═══ STUDY TEXT ═══
But whatever the main ingredient, Conte appears to have discovered the defensive stability that underpins the very best championship contenders and Chelsea may take some stopping.

Ropey rivals

Conte must also be buoyed by the relative vulnerability of the other sides in title contention this season.

For while the Blues were keeping a seventh clean sheet in nine Premier League games at the weekend, Man City were losing their bearings at Leicester, as they have several times already this season, and Liverpool were being careless yet again, allowing West Ham to add two more to the four conceded last week at Bournemouth.

Tottenham ought to be more solid again now Toby Alderweireld is back, but they lost at Old Trafford and Chelsea dented their confidence a couple of weeks ago. Only Arsenal’s victory over Stoke denied the Blues a perfect weekend.

It is true that a West Brom side hell-bent on making Chelsea’s way to goal as awkward and frustrating as possible were hardly likely to offer the greatest test of Conte’s defensive solidity.
═══ DATA SHOWN ═══
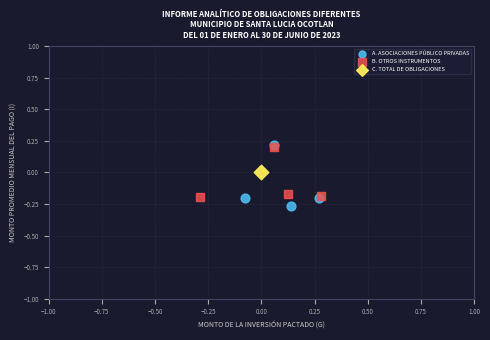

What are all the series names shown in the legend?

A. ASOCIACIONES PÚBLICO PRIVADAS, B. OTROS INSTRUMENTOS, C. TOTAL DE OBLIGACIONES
═══
═══ DATA SHOWN ═══
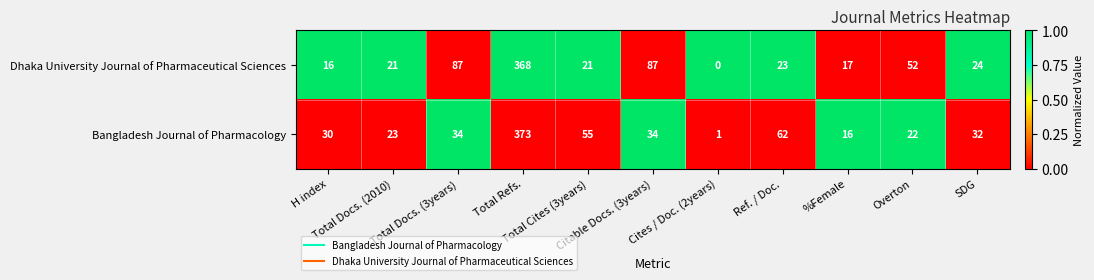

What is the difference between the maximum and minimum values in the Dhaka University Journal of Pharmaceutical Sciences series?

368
═══
═══ DATA SHOWN ═══
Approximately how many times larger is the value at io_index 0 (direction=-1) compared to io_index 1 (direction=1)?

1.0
═══
**TASKS**
A) According to the football commentary, how many clean sheets had Chelsea kept in nine Premier League games at the weekend?
B) Reproduce the passage of the football commentary starting with "Conte must also" and going on through "a perfect weekend.".

**YOUR WRITTEN ANSWERS**
A) Seven.

B)
Conte must also be buoyed by the relative vulnerability of the other sides in title contention this season.

For while the Blues were keeping a seventh clean sheet in nine Premier League games at the weekend, Man City were losing their bearings at Leicester, as they have several times already this season, and Liverpool were being careless yet again, allowing West Ham to add two more to the four conceded last week at Bournemouth.

Tottenham ought to be more solid again now Toby Alderweireld is back, but they lost at Old Trafford and Chelsea dented their confidence a couple of weeks ago. Only Arsenal’s victory over Stoke denied the Blues a perfect weekend.